Beaucoup d’éditeurs de contenus arrivent de WordPress et sont habitués à une grande liberté d’action. Au fil des projets où nous avons installé des CMS headless, nous avons eu plusieurs retours d’utilisateurs :

1. Éditer un contenu long est parfois plus difficile

Pour éditer un contenu, chaque contributeur dispose d’un éditeur de texte assez classique dans lequel il est possible d’ajouter des images. Pour ajouter une image accompagnée de sa balise alt et sa légende, l’ajout d’une section est indispensable et nécessite de séparer son texte en deux, pour qu’il entoure l’image. Votre texte sera alors dans plusieurs sections ce qui peut créer un peu de confusion quand il faut retrouver un passage en particulier.

Certains éditeurs se plaignent aussi de l’interface de l’éditeur de texte qui a un rendu markdown. Les développeurs y sont plus habitués que les autres métiers. Heureusement, il est toujours possible de faire une prévisualisation sans publier son contenu et d’utiliser les boutons de l’éditeur pour faire ces mises en forme.

Exemple de markdown

Le markdown : un truc de devs, par les devs et… principalement pour les devs.

2. Il est dur de savoir quel type de contenu ou blocs il faut utiliser

Que ce soit Strapi ou Prismic, les deux proposent des blocs de contenus librement intégrables.
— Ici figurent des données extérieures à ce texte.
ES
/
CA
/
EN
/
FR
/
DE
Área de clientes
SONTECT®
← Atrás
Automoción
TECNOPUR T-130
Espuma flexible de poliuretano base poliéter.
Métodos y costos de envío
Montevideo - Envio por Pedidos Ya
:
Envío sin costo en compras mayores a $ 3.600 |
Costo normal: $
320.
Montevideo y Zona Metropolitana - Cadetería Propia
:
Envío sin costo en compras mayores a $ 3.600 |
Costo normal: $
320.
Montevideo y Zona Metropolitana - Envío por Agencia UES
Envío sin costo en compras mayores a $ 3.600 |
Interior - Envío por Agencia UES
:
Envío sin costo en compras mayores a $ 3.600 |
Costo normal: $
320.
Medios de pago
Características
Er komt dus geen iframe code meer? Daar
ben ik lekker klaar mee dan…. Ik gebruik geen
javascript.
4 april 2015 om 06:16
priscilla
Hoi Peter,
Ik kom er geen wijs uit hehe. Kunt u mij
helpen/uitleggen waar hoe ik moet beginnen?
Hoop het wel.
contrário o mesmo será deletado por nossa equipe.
Cette liberté vient avec un revers : on ne sait pas toujours quel sera le rendu graphique d’un contenu ni quelle est l’utilité éditoriale du bloc que l’on sélectionne.

Évidemment, il est impossible d’hésiter entre un bloc “formulaire” et un bloc “newsletter”, mais entre un “CTA” et un “CTA push”, il y a matière à hésiter sans que le nommage du bloc soit forcément en cause. Imaginez ce que ça donne quand certains de nos clients ont une trentaine de ces blocs et tout autant de gabarits.
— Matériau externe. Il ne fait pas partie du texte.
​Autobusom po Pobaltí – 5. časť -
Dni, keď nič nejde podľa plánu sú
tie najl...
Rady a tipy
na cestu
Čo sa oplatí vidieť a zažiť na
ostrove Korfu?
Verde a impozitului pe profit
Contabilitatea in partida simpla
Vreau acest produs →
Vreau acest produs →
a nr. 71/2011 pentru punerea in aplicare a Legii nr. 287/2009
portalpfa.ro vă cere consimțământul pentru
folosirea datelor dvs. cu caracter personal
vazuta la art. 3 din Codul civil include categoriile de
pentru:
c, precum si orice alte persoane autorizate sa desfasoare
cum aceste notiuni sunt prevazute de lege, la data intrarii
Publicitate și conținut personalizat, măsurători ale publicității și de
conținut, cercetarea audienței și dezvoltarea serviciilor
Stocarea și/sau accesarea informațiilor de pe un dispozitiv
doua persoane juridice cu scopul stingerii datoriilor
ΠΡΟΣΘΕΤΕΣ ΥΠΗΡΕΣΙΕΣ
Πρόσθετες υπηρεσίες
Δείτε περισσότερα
Nous avons mis en place des catalogues de gabarits et de blocs sous forme de PDF ou de Storybook. Les éditeurs de contenu ont ainsi un aperçu du rendu graphique du blog et des recommandations éditoriales.

Capture-de-storybook

Le storybook d’un de nos projets sur un composant bannière.

Heureusement, la possibilité de prévisualiser les contenus existe toujours et permet de tester rapidement un contenu. Prismic est plus en avance sur ce point et propose depuis peu les variations avec un affichage du rendu lors de la phase de sélection.

Capture-prismic

Les blocs de contenu permettent de comprendre visuellement le rendu final.
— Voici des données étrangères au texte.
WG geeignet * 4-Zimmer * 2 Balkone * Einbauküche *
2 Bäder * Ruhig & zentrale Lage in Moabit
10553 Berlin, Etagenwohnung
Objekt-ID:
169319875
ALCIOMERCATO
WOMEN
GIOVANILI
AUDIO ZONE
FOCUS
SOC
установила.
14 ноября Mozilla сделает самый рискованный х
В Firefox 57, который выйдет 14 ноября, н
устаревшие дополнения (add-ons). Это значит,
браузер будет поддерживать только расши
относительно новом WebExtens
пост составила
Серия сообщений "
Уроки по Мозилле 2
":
La place du contenu dans un projet de site avec un CMS headless

En tant que rédacteur de contenu, les CMS headless vous mettent à l’abri des soucis techniques. Pour autant, il ne faut pas vous cantonner au contenu. Que ce soit à la création ou à la refonte d’un site, faites remonter vos besoins auprès des développeurs pour être sûr d’être satisfait lors de votre première utilisation. En effet, c’est vous qui connaissez le mieux votre site et la structuration du contenu, notamment les blocs de contenu les plus utiles ou ceux qui vous manquent.

La création des blocs de contenu demande beaucoup de rigueur et un peu de temps. Il vous faudra parfois choisir entre liberté totale et liberté guidée pour vos blocs de contenus. Par exemple, vous aurez rarement besoin de créer de nouvelles catégories d’articles de blog et pouvez solliciter les développeurs pour le faire, mais vous avez besoin de pouvoir modifier le nom des rubriques du menu du site sans passer par eux.